Your device’s central processing unit (CPU) does most of the number-crunching. A faster CPU can run apps faster, so everything on your device will seem faster. Of course, once you get to a certain point, a faster CPU won’t affect performance much. When it comes to desktop PCs and laptops, most people won’t notice if their computer has a faster CPU because the computer’s CPU is fast enough. We’re quickly getting to that point with Android phones — in fact, we may already be there. A faster CPU may still help when running more demanding applications, such as high-end games.
AnTuTu divides the CPU benchmark into two sub-scores — CPU integer and CPU float-point. You shouldn’t need to care about the difference as a typical user.
If you really want to know, there are two different types of integer types in programming — integer and floating point. An integer stores only integral values, or whole numbers. In other words, an integer could be “2”, “8”, or “34343422352349”, but not “3.14”. A floating point value can potentially have decimal places. For example, a floating point value could be “3.14”, “53.2342”, “6.342352236236236”, or even “1”. As you might expect, keeping track of all those decimal places and using them in calculations is more work than simply sticking to whole numbers. That’s why your device’s CPU floating point score will be slower than its integer score.
Your device’s graphics processing unit (GPU) handles accelerated graphics. When you play a game, your GPU kicks into gear and renders the 3D graphics or accelerates the shiny 2D graphics. Many interface animations and other transitions also use the GPU. The GPU is optimized for these sorts of graphics operations — the CPU could perform them, but it’s more general-purpose and would take more time and battery power. The CPU isn’t used for all the number-crunching in your device — the GPU does the graphics number-crunching.
This benchmark is divided into two subscores — 2D graphics and 3D graphics. You’ll see AnTuTu perform both a 2D test and a 3D test while performing the benchmark. 2D graphics are used when you ply something like classic Angry Birds to move the birds and other elements around the screen. 3D graphics are used when you play something like Angry Birds Go! to render a full 3D scene.
The Input/Output (IO) scores reflect the speed of your device’s internal storage, such as its flash memory or internal SD card. This is where your applications, settings, files, and everything else on your device are stored in long-term storage. Your device regularly loads data from and saves data to its internal storage. Faster internal storage means apps will load faster, files will save quicker, and you’ll see less interface hiccups when an app is saving data or loading data in the background.
AnTuTu displays both Storage I/O and Database I/O benchmark scores. Storage I/O represents the input/output speeds of your device’s internal storage. Database I/O represents the speeds when reading from and writing to a database — this adds more overhead, so this operation is slower.

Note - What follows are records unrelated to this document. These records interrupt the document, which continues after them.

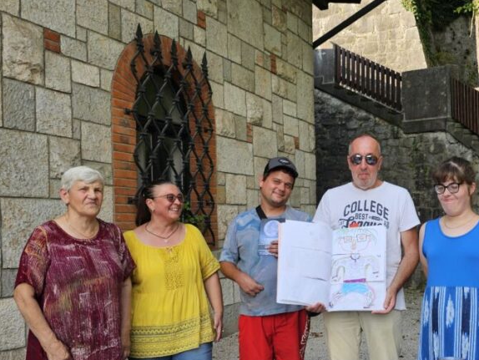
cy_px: 226
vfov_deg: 35.0
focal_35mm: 41
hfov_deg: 43.9
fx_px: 568
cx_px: 371
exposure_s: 1/193
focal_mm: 6.3
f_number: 1.7
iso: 10
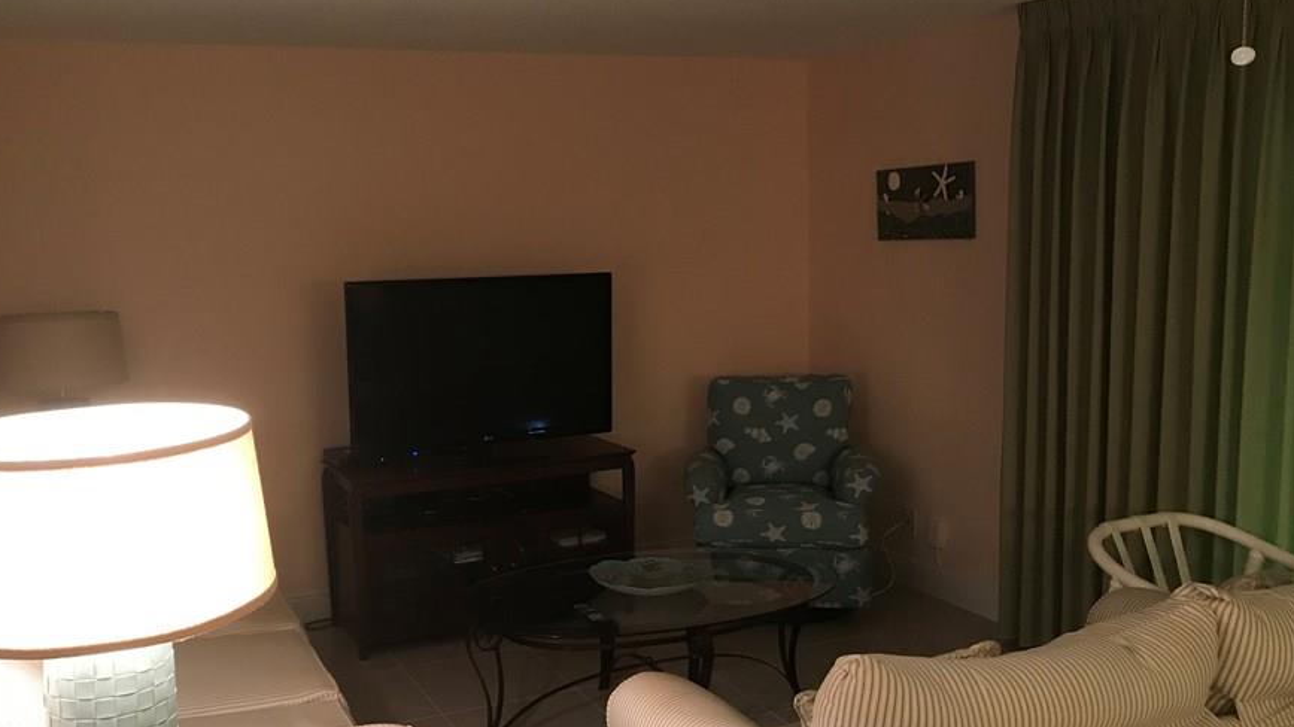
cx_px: 574
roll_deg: +1.9
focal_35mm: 36
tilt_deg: -6.9
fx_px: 1235
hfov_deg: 55.2
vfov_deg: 32.8
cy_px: 420
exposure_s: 1/15
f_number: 1.8
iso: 64
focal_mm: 3.99
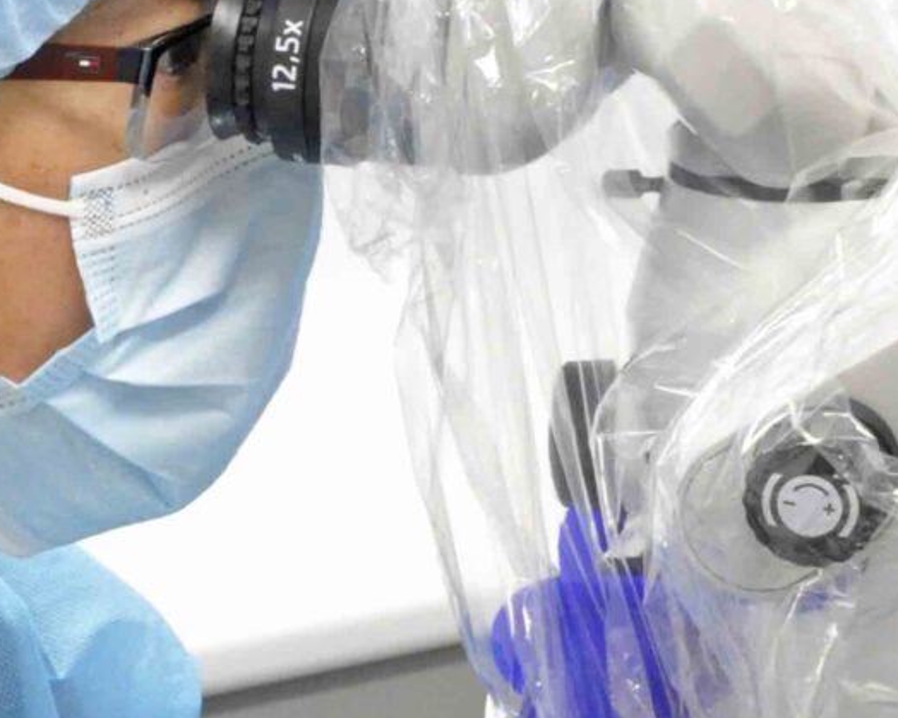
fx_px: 4969
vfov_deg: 8.3
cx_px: 550
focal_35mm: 187
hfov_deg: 10.3
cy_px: 212
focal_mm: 34
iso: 2500
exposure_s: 1/15
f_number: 13
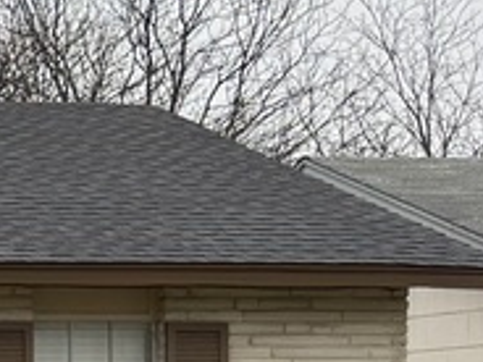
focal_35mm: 188
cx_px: -950
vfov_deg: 7.9
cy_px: 380
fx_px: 2623
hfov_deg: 8.7
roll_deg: -0.8
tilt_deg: +0.8
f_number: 1.78
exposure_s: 1/258
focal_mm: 6.76
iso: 64
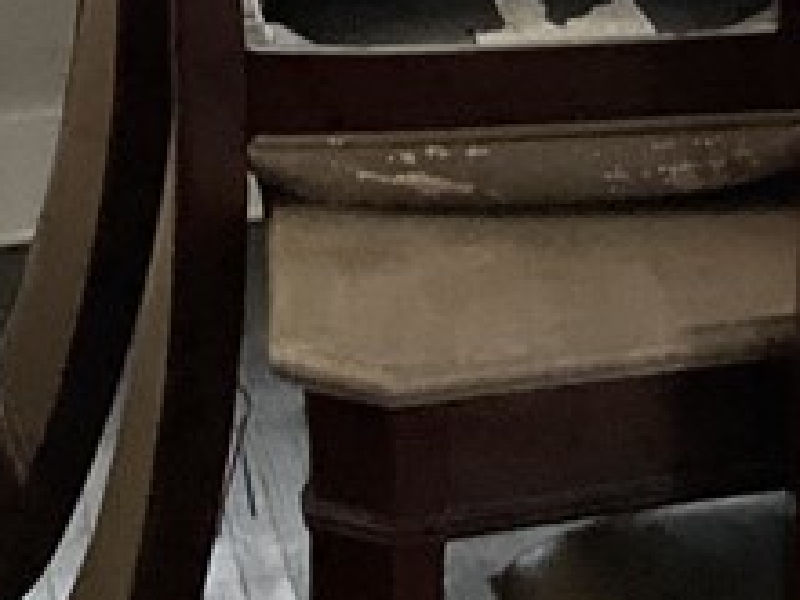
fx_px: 3120
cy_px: -422
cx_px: 920
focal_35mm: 135
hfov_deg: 14.2
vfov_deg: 10.4
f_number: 1.8
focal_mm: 3
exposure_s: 1/60
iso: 200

Benchmarks aren’t perfect and don’t exactly mirror real-world use. Some manufacturers may optimize their devices to perform faster in some benchmark apps — effectively cheating the benchmarks and making their phones seem faster than they are. For example, a phone may run a benchmark without slowing down its CPU like it would in normal use. The benchmark wouldn’t represent real-world use, but would appear faster. Benchmarks like AnTuTu do measure real performance, but you have to take them with a grain of salt.